Os chá verde benefícios — cardiovascular com monografia EMA e estudo de coorte com 40.000 participantes, metabolismo e peso, cognitivo pela L-teanina, antioxidante pelo EGCG e antimicrobiano oral — fazem desta bebida a mais estudada do mundo para indicações cardiovasculares e metabólicas. Com efeito, ter monografia EMA, coorte publicada no JAMA e ensaio clínico na American Journal of Clinical Nutrition é uma combinação de evidência muito sólida. No entanto, a hepatotoxicidade dos extractos concentrados é a precaução mais importante — o chá infusionado é sempre preferível.

Por isso, seja as 2 a 3 chávenas diárias para a saúde cardiovascular ou o matcha para o antioxidante máximo, o chá verde merece o lugar de bebida medicinal que a EMA e as civilizações asiáticas já lhe reconheceram. Além disso, para outros cognitivos naturais com base regulatória, consulte os artigos sobre o ginkgo e o rhodiola.

Referências científicas

EMA/HMPC. (2013). European Union herbal monograph on Camellia sinensis (L.) Kuntze, folium. EMA/HMPC/162241/2012.

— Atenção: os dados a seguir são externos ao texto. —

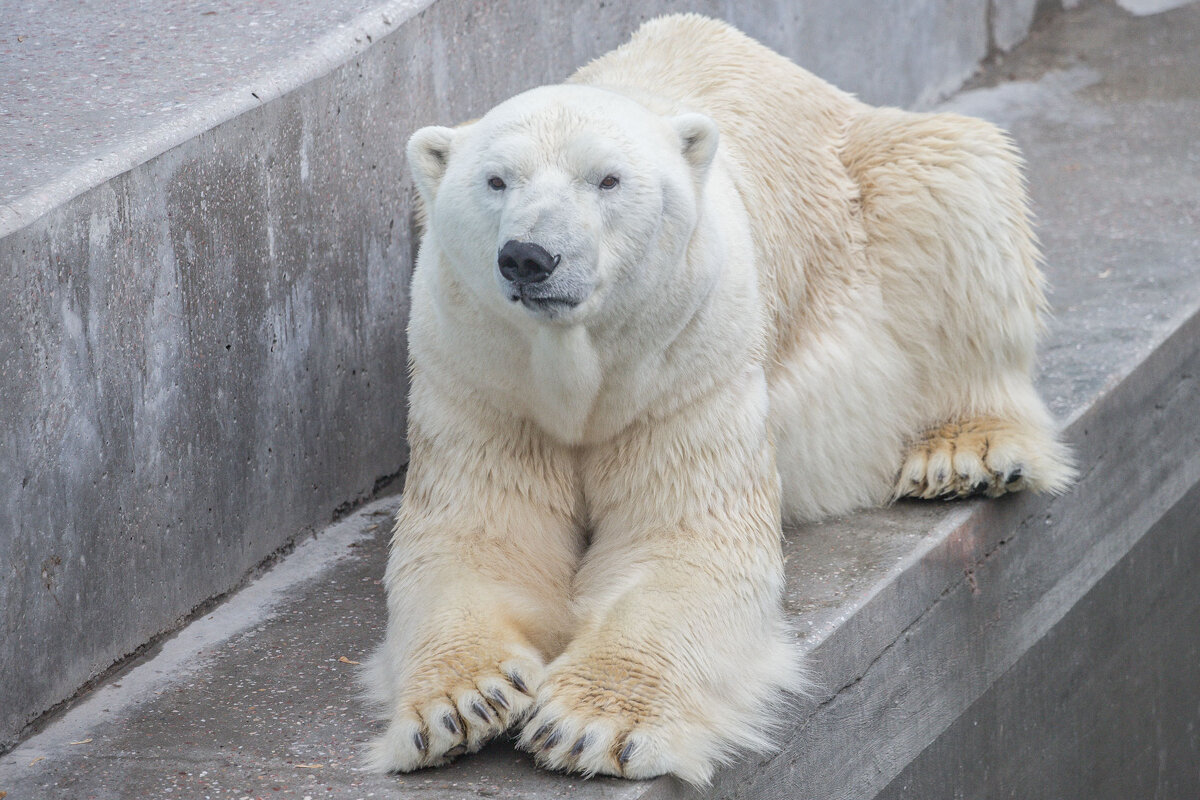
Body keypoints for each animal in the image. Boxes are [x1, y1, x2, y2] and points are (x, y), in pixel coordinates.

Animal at [362, 14, 1070, 786]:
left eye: (607, 179)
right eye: (495, 179)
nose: (529, 256)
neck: (578, 370)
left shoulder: (688, 368)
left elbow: (685, 545)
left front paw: (588, 727)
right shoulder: (480, 379)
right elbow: (475, 542)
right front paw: (461, 707)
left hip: (871, 189)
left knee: (954, 184)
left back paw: (962, 452)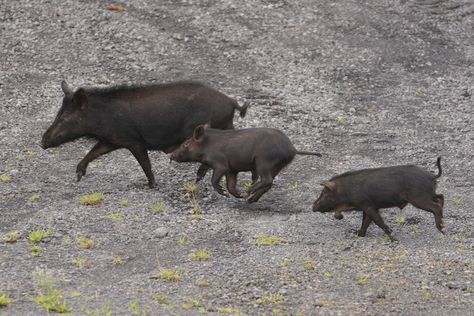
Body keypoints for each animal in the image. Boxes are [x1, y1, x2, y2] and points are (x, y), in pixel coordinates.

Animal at [41, 80, 248, 188]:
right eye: (58, 112)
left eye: (66, 117)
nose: (42, 142)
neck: (102, 116)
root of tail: (231, 102)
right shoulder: (112, 140)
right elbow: (93, 152)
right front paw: (78, 175)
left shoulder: (134, 140)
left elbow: (145, 163)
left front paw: (151, 185)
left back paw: (197, 178)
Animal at [168, 124, 320, 202]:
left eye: (186, 144)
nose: (171, 155)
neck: (207, 147)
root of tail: (293, 149)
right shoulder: (232, 170)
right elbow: (230, 186)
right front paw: (237, 195)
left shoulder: (221, 164)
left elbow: (215, 180)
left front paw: (225, 194)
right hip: (277, 166)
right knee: (269, 183)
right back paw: (249, 199)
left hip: (263, 161)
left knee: (267, 180)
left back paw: (248, 192)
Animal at [312, 157, 442, 241]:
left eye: (324, 193)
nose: (313, 206)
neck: (345, 190)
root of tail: (432, 176)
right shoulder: (367, 207)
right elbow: (365, 222)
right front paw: (359, 235)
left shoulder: (368, 206)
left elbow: (378, 222)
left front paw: (393, 239)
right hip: (428, 194)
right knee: (441, 197)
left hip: (418, 198)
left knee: (436, 206)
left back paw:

Kuriyama, S., et al. (2006). Green tea consumption and mortality due to cardiovascular disease, cancer, and all causes in Japan. JAMA, 296(10), 1255-1265.

Arab, L., & Bhatti, P. (2013). Green tea and prevention of colorectal cancer. American Journal of Epidemiology, 177(10), 1173-1184.

Venables, M. C., et al. (2008). Green tea extract ingestion, fat oxidation, and glucose tolerance in healthy humans. American Journal of Clinical Nutrition, 87(3), 778-784.

Zheng, X. X., et al. (2011). Green tea intake lowers fasting serum total and LDL cholesterol. American Journal of Clinical Nutrition, 94(2), 601-610.